I’m so glad thermography has been developed as an alternate way of diagnosing breast cancer. But sadly, it is still not covered by insurance. I don’t know if it’s because it costs so much more or if it’s because the people who manufacture and profit from the mammogram machines are in cahoots with the insurance industry. But whichever it is, it puts women in a more tenuous position with regard to their health. And that just sucks.
I don’t have any clinician currently urging me to get another screening mammogram. (Although I’ve only had two, post- lumpectomy, and I know standard practice is to recommend them every six months for the first couple years or so.) In fact, I feel the healthiest I’ve been in almost twenty years. My diet keeps improving, I’m getting regular exercise, I’m living the life I want to live, and I’m happy. The only reason I’ve scheduled another set is I’ve had some more cancer dreams.
I am aware that most dreams have symbolic meanings and that cancer is no exception. But I also don’t like to rule out the possibility of “warning dreams.”
I had two or three cancer dreams in recent months, but in the one which felt scariest I dreamed a principal was scratching his head and that somehow this particular action meant he had brain cancer. And then a voice in my dream – a narrator kind of voice – said to me, “You have stage IV.”

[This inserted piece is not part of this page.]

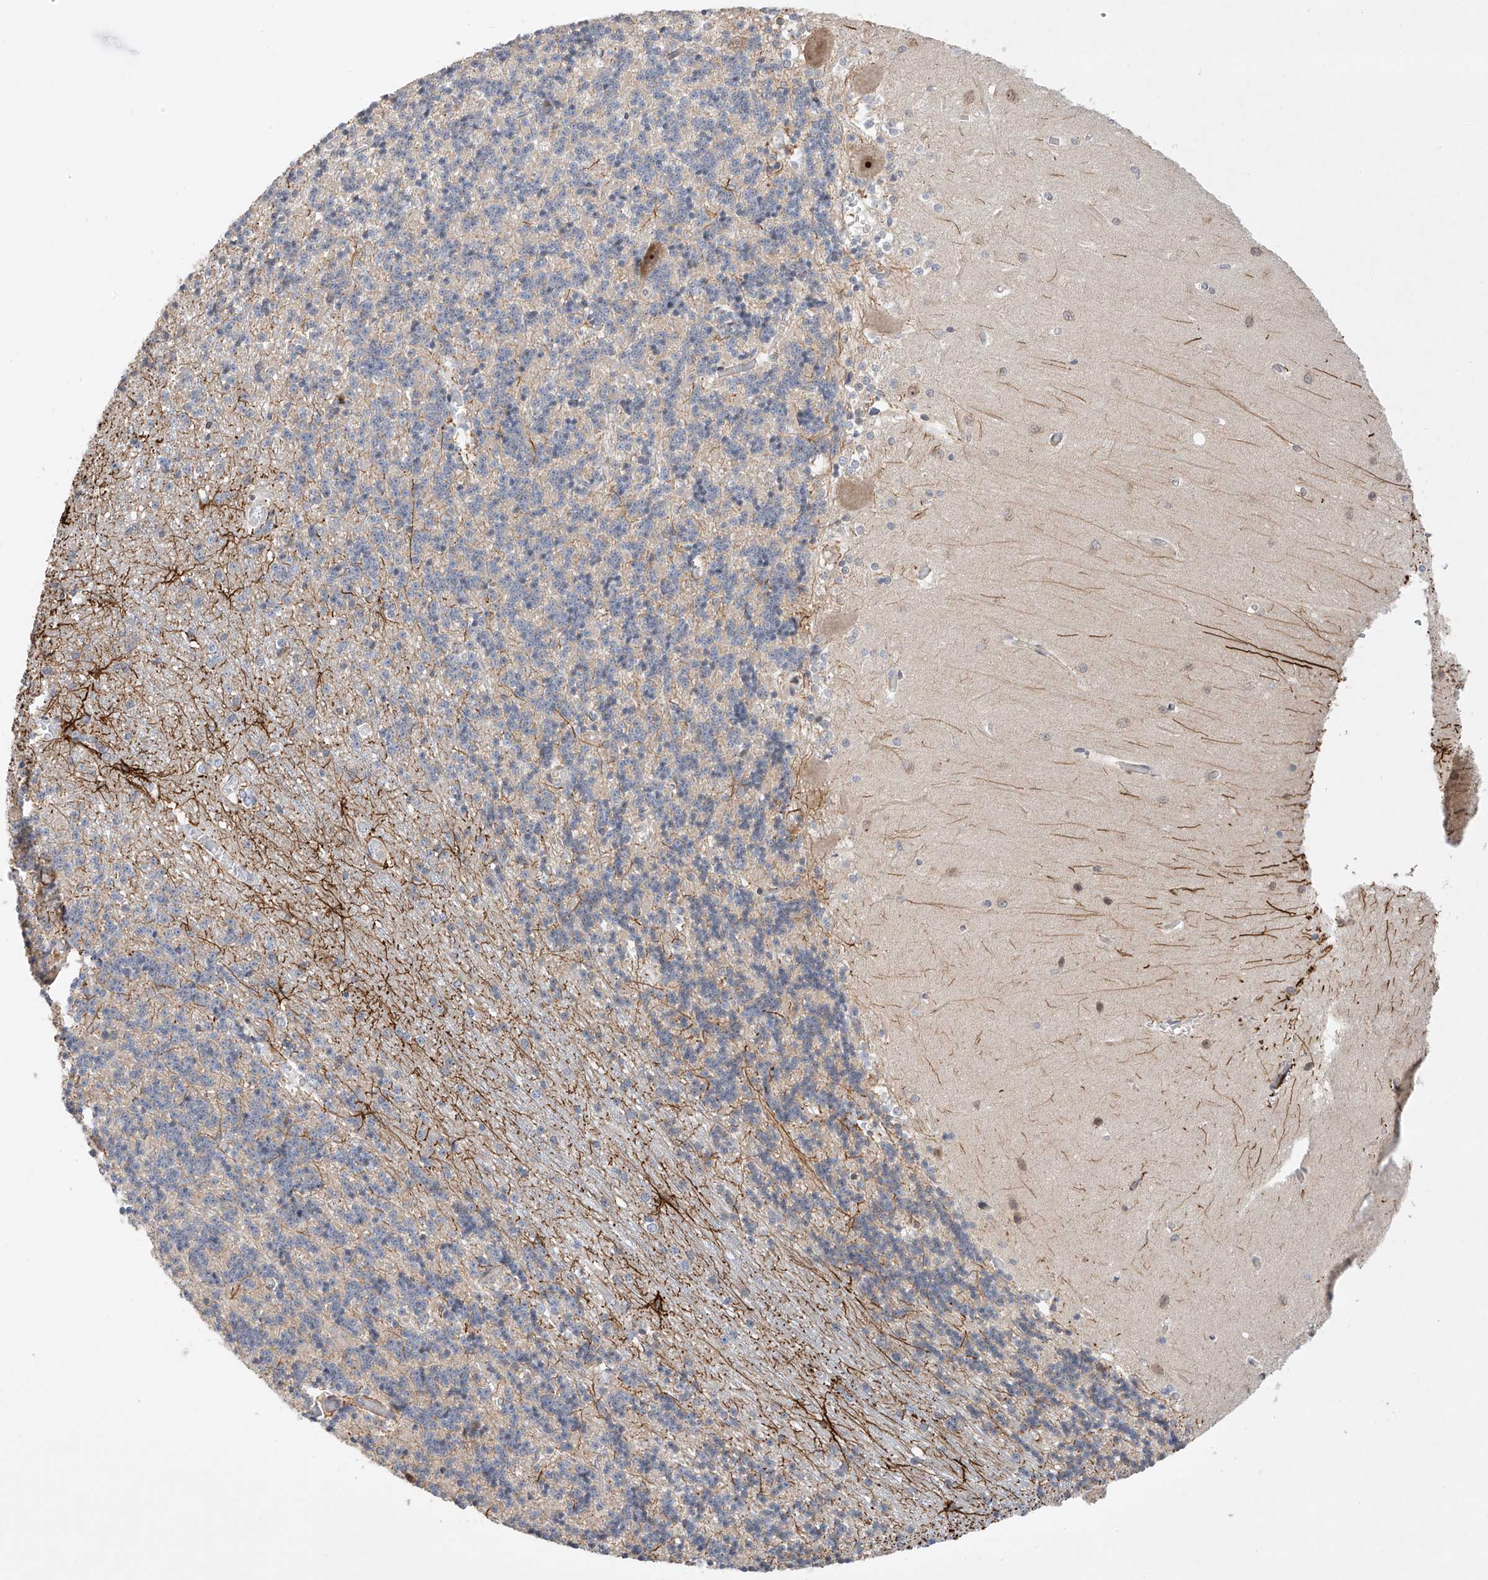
{"staining": {"intensity": "moderate", "quantity": "<25%", "location": "cytoplasmic/membranous"}, "tissue": "cerebellum", "cell_type": "Cells in granular layer", "image_type": "normal", "snomed": [{"axis": "morphology", "description": "Normal tissue, NOS"}, {"axis": "topography", "description": "Cerebellum"}], "caption": "Normal cerebellum demonstrates moderate cytoplasmic/membranous expression in approximately <25% of cells in granular layer, visualized by immunohistochemistry. (IHC, brightfield microscopy, high magnification).", "gene": "TASP1", "patient": {"sex": "male", "age": 37}}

So, because I pay attention to my dreams, and because I believe dreams always come for the purpose of health and healing (as dream expert and author Jeremy Taylor teaches), I will act as if these are warning dreams and double-check to make sure my breasts are still healthy. And, I will also check with some dream partners to ascertain if there is another meaning I should be aware of.
Meanwhile, I head to the hospital tomorrow for more freakin’ mammograms.
I trust all will be well. But unlike the person who keeps his keys in the ignition and then complains when his car has been stolen, I’m going to take precautions.